> _REQUIREMENTS_: Render every line of the data below as a numbered list, omitting any blank lines.

> _Collected data entries_:
****************
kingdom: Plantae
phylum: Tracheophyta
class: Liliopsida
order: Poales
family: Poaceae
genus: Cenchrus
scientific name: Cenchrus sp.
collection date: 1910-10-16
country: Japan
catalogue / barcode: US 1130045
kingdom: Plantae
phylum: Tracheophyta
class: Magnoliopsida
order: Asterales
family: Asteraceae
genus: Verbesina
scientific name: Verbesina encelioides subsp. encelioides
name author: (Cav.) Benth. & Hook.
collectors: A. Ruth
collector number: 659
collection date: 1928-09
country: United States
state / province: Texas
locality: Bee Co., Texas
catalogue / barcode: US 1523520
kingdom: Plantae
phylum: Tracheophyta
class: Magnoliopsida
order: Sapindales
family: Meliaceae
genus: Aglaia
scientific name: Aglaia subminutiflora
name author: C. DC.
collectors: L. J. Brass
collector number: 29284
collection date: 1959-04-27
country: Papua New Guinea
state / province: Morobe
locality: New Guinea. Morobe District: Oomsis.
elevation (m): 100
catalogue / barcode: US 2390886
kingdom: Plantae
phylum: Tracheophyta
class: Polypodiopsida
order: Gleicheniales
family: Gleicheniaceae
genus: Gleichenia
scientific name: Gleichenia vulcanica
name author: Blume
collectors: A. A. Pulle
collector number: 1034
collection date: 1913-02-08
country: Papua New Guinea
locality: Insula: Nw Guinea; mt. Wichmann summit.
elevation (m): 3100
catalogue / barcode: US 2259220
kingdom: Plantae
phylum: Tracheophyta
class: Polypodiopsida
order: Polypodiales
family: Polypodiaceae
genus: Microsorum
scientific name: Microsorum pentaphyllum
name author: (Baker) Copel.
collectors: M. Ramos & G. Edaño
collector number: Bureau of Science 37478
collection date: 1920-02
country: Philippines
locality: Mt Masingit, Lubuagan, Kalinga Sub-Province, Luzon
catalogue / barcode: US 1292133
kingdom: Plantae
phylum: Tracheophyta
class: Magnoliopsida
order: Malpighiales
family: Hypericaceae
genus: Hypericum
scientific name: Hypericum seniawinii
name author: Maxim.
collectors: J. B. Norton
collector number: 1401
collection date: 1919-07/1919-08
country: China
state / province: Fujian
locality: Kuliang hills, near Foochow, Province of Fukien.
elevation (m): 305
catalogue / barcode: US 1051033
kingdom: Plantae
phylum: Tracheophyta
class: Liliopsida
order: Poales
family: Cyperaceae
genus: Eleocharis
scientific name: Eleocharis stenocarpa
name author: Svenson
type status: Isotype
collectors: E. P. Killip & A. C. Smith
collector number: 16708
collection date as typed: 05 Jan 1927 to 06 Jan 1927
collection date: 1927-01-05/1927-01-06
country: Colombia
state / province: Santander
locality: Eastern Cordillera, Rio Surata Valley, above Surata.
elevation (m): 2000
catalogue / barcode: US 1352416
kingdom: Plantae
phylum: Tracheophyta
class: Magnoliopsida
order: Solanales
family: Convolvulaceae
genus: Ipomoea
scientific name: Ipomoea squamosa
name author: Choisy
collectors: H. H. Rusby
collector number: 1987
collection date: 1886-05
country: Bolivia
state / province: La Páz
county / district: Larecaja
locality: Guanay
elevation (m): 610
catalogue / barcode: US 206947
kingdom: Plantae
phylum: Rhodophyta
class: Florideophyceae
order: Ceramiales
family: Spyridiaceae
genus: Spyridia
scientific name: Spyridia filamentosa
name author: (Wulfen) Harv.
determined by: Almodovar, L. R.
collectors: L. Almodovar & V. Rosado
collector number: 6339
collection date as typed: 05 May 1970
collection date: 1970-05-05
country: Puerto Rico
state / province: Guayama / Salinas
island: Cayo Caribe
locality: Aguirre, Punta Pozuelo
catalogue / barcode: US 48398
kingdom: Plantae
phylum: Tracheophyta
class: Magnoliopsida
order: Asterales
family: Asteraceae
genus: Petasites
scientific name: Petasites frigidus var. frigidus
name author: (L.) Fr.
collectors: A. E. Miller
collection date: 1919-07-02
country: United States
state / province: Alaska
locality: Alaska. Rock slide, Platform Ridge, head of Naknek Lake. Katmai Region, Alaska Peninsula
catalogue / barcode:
****************
> _FULL ANSWER_:
1. kingdom: Plantae
2. phylum: Tracheophyta
3. class: Liliopsida
4. order: Poales
5. family: Poaceae
6. genus: Cenchrus
7. scientific name: Cenchrus sp.
8. collection date: 1910-10-16
9. country: Japan
10. catalogue / barcode: US 1130045
11. kingdom: Plantae
12. phylum: Tracheophyta
13. class: Magnoliopsida
14. order: Asterales
15. family: Asteraceae
16. genus: Verbesina
17. scientific name: Verbesina encelioides subsp. encelioides
18. name author: (Cav.) Benth. & Hook.
19. collectors: A. Ruth
20. collector number: 659
21. collection date: 1928-09
22. country: United States
23. state / province: Texas
24. locality: Bee Co., Texas
25. catalogue / barcode: US 1523520
26. kingdom: Plantae
27. phylum: Tracheophyta
28. class: Magnoliopsida
29. order: Sapindales
30. family: Meliaceae
31. genus: Aglaia
32. scientific name: Aglaia subminutiflora
33. name author: C. DC.
34. collectors: L. J. Brass
35. collector number: 29284
36. collection date: 1959-04-27
37. country: Papua New Guinea
38. state / province: Morobe
39. locality: New Guinea. Morobe District: Oomsis.
40. elevation (m): 100
41. catalogue / barcode: US 2390886
42. kingdom: Plantae
43. phylum: Tracheophyta
44. class: Polypodiopsida
45. order: Gleicheniales
46. family: Gleicheniaceae
47. genus: Gleichenia
48. scientific name: Gleichenia vulcanica
49. name author: Blume
50. collectors: A. A. Pulle
51. collector number: 1034
52. collection date: 1913-02-08
53. country: Papua New Guinea
54. locality: Insula: Nw Guinea; mt. Wichmann summit.
55. elevation (m): 3100
56. catalogue / barcode: US 2259220
57. kingdom: Plantae
58. phylum: Tracheophyta
59. class: Polypodiopsida
60. order: Polypodiales
61. family: Polypodiaceae
62. genus: Microsorum
63. scientific name: Microsorum pentaphyllum
64. name author: (Baker) Copel.
65. collectors: M. Ramos & G. Edaño
66. collector number: Bureau of Science 37478
67. collection date: 1920-02
68. country: Philippines
69. locality: Mt Masingit, Lubuagan, Kalinga Sub-Province, Luzon
70. catalogue / barcode: US 1292133
71. kingdom: Plantae
72. phylum: Tracheophyta
73. class: Magnoliopsida
74. order: Malpighiales
75. family: Hypericaceae
76. genus: Hypericum
77. scientific name: Hypericum seniawinii
78. name author: Maxim.
79. collectors: J. B. Norton
80. collector number: 1401
81. collection date: 1919-07/1919-08
82. country: China
83. state / province: Fujian
84. locality: Kuliang hills, near Foochow, Province of Fukien.
85. elevation (m): 305
86. catalogue / barcode: US 1051033
87. kingdom: Plantae
88. phylum: Tracheophyta
89. class: Liliopsida
90. order: Poales
91. family: Cyperaceae
92. genus: Eleocharis
93. scientific name: Eleocharis stenocarpa
94. name author: Svenson
95. type status: Isotype
96. collectors: E. P. Killip & A. C. Smith
97. collector number: 16708
98. collection date as typed: 05 Jan 1927 to 06 Jan 1927
99. collection date: 1927-01-05/1927-01-06
100. country: Colombia
101. state / province: Santander
102. locality: Eastern Cordillera, Rio Surata Valley, above Surata.
103. elevation (m): 2000
104. catalogue / barcode: US 1352416
105. kingdom: Plantae
106. phylum: Tracheophyta
107. class: Magnoliopsida
108. order: Solanales
109. family: Convolvulaceae
110. genus: Ipomoea
111. scientific name: Ipomoea squamosa
112. name author: Choisy
113. collectors: H. H. Rusby
114. collector number: 1987
115. collection date: 1886-05
116. country: Bolivia
117. state / province: La Páz
118. county / district: Larecaja
119. locality: Guanay
120. elevation (m): 610
121. catalogue / barcode: US 206947
122. kingdom: Plantae
123. phylum: Rhodophyta
124. class: Florideophyceae
125. order: Ceramiales
126. family: Spyridiaceae
127. genus: Spyridia
128. scientific name: Spyridia filamentosa
129. name author: (Wulfen) Harv.
130. determined by: Almodovar, L. R.
131. collectors: L. Almodovar & V. Rosado
132. collector number: 6339
133. collection date as typed: 05 May 1970
134. collection date: 1970-05-05
135. country: Puerto Rico
136. state / province: Guayama / Salinas
137. island: Cayo Caribe
138. locality: Aguirre, Punta Pozuelo
139. catalogue / barcode: US 48398
140. kingdom: Plantae
141. phylum: Tracheophyta
142. class: Magnoliopsida
143. order: Asterales
144. family: Asteraceae
145. genus: Petasites
146. scientific name: Petasites frigidus var. frigidus
147. name author: (L.) Fr.
148. collectors: A. E. Miller
149. collection date: 1919-07-02
150. country: United States
151. state / province: Alaska
152. locality: Alaska. Rock slide, Platform Ridge, head of Naknek Lake. Katmai Region, Alaska Peninsula
153. catalogue / barcode:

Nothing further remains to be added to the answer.